Tuesday, June 18, 2013
Proposed Title 21 Rewrite Criticized for Cost to Developers
The rewritten code lays out specific requirements for home design and property layout, and businesses said it comes with a tangible cost.
With more than 600 pages, the Title 21 rewrite has been called one of the most important pieces of legislation in Anchorage history.
The code governs zoning and property design citywide, and its revision has garnered strong opinions from both sides of the political spectrum.
“I don’t believe central planning works,” said former Anchorage Assemblyman Dan Coffey, a vocal opponent of the revised code; Coffey was hired by Mayor Dan Sullivan to review the rewrite and make recommendations. “It didn’t work for the U.S.S.R and it probably won’t work very well for us.”
It’s also generated continued public comment over the years, from chamber of commerce forums to assembly hearings and community debates.
But for local developers, there’s nothing political about it.

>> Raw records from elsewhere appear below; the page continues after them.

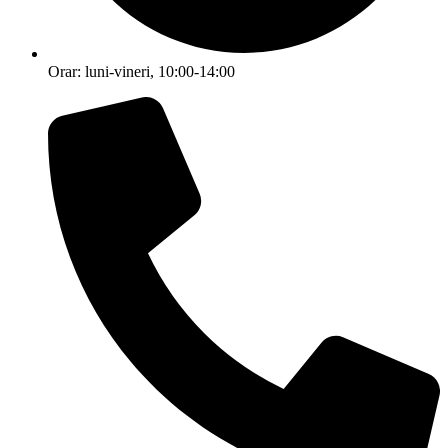
Orar: luni-vineri, 10:00-14:00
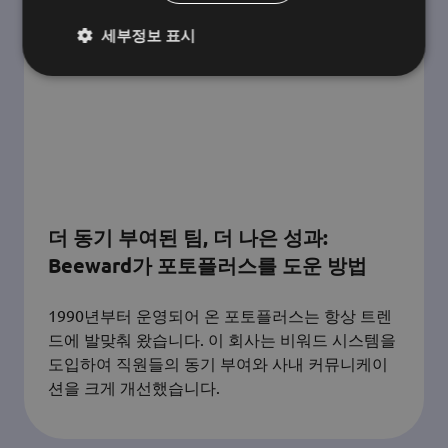
세부정보 표시
더 동기 부여된 팀, 더 나은 성과:
Beeward가 포토플러스를 도운 방법
1990년부터 운영되어 온 포토플러스는 항상 트렌
드에 발맞춰 왔습니다. 이 회사는 비워드 시스템을
도입하여 직원들의 동기 부여와 사내 커뮤니케이
션을 크게 개선했습니다.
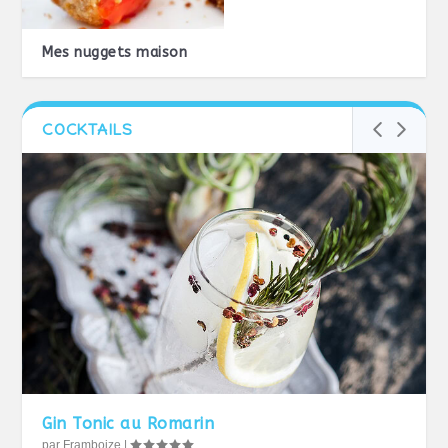
Mes nuggets maison
COCKTAILS
Gin Tonic au Romarin
par
Framboize
|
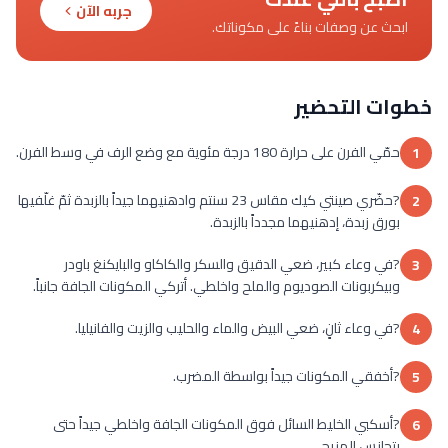
جربه الآن
ابحث عن وصفات بناءً على مكوناتك.
خطوات التحضير
حمّي الفرن على حرارة 180 درجة مئوية مع وضع الرف في وسط الفرن.
1
?حضّري صينتي كيك مقاس 23 سنتم وادهنيهما جيداً بالزبدة ثمّ غلّفيها
2
بورق زبدة، إدهنيهما مجدداً بالزبدة.
?في وعاء كبير، ضعي الدقيق والسكر والكاكاو والبايكنغ باودر
3
وبيكربونات الصوديوم والملح واخلطي. أتركي المكونات الجافة جانباً.
?في وعاء ثانٍ، ضعي البيض والماء والحليب والزيت والفانيليا.
4
?أخفقي المكونات جيداً بواسطة المضرب.
5
?أسكبي الخليط السائل فوق المكونات الجافة واخلطي جيداً حتى
6
يتجانس المزيج.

The rewritten code lays out specific requirements for home design and property layout, and businesses said it comes with a tangible cost.
"Instead of three trees you're gonna have nine trees. There are some added windows, they want the front porch to face the street and be covered,” said Andre Spinelli, design and development manager at Spinell Homes.
According to Spinelli, if you compare a basic 3-bedroom, 2-car garage house on a single-family lot under the old code with the new code, the result would be an additional $7,000 to the cost of an average $250,000 home.
He said it’s a number that could have a profound effect on a first-time home buyer.
Now, the code will be sent to the Anchorage Planning and Zoning Commission for review before it is forwarded to the Anchorage Assembly for final review and a vote.
But at the end of the day, it all comes down to dollars and cents.
"You'll be able to see the trees, but you won't be able to choose whether you have those trees,” Spinelli said. “They're forced on you by the government."